Data to use START
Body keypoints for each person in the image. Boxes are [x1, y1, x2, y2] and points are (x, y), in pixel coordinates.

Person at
Data to use END
Data to use START
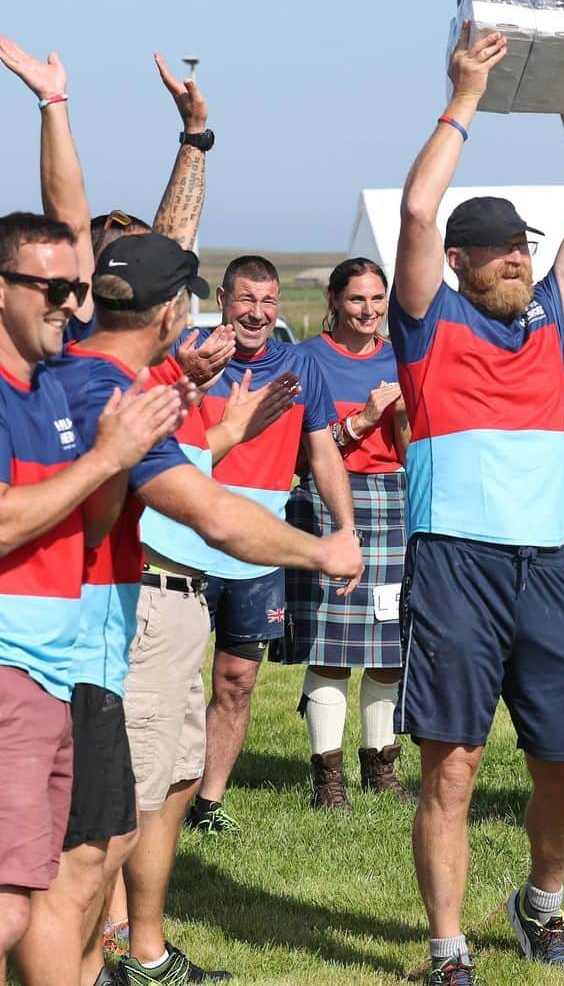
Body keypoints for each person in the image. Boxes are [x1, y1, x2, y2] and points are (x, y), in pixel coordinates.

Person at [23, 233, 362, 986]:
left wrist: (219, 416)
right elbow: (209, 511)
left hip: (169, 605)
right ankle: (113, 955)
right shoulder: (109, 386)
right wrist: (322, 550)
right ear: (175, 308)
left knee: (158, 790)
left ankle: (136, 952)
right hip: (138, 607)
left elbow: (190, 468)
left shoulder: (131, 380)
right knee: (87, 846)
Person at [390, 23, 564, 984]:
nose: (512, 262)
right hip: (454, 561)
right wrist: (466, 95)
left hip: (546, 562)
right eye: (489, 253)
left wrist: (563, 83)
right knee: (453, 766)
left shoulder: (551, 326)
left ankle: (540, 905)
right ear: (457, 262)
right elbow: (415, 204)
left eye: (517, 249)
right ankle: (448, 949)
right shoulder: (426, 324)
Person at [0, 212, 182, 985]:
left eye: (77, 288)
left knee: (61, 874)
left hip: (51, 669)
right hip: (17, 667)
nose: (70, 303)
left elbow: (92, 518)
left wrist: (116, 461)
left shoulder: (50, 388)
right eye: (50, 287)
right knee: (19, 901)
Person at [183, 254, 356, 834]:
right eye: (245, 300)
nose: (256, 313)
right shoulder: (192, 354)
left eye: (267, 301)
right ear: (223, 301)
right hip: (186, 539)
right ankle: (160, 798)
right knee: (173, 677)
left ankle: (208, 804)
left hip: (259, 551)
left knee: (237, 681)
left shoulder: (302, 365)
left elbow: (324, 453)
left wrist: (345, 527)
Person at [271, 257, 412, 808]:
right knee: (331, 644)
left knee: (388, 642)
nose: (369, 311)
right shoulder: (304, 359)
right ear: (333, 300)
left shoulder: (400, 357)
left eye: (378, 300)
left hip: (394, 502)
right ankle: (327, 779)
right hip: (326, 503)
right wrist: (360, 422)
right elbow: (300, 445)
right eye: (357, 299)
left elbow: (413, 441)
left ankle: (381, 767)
Data to use END
- **Your instructions**
The required output is every line above from the one with "right hip: (138, 607)" down to the one with "right ear: (457, 262)", restated word for word, ends included.

- **Problem solution**
right hip: (138, 607)
left elbow: (190, 468)
left shoulder: (131, 380)
right knee: (87, 846)
Person at [390, 23, 564, 984]:
nose: (512, 262)
right hip: (454, 561)
right wrist: (466, 95)
left hip: (546, 562)
right eye: (489, 253)
left wrist: (563, 83)
right knee: (453, 766)
left shoulder: (551, 326)
left ankle: (540, 905)
right ear: (457, 262)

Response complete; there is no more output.